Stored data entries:

◆ ◆ ◆ ◆

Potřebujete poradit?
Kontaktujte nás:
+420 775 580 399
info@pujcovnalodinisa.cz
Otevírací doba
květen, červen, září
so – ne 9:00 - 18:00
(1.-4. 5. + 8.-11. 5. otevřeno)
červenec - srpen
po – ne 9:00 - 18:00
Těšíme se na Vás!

◆ ◆ ◆ ◆

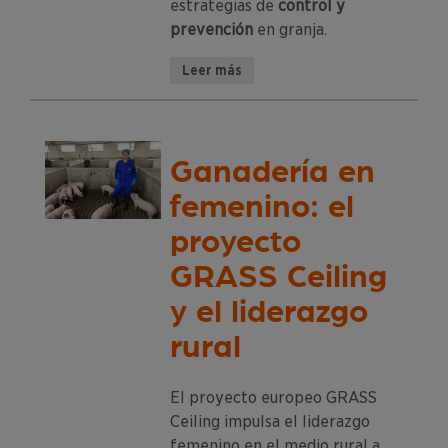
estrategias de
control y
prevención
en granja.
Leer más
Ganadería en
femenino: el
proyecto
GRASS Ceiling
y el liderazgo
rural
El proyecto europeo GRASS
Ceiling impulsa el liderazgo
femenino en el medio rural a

◆ ◆ ◆ ◆

TO DO: Reprint exactly the lines above that start at the one with "Potřebujete poradit?" and end at the one with "Těšíme se na Vás!", keeping both and adding none.

SOLUTION TO THIS PROBLEM:
Potřebujete poradit?
Kontaktujte nás:
+420 775 580 399
info@pujcovnalodinisa.cz
Otevírací doba
květen, červen, září
so – ne 9:00 - 18:00
(1.-4. 5. + 8.-11. 5. otevřeno)
červenec - srpen
po – ne 9:00 - 18:00
Těšíme se na Vás!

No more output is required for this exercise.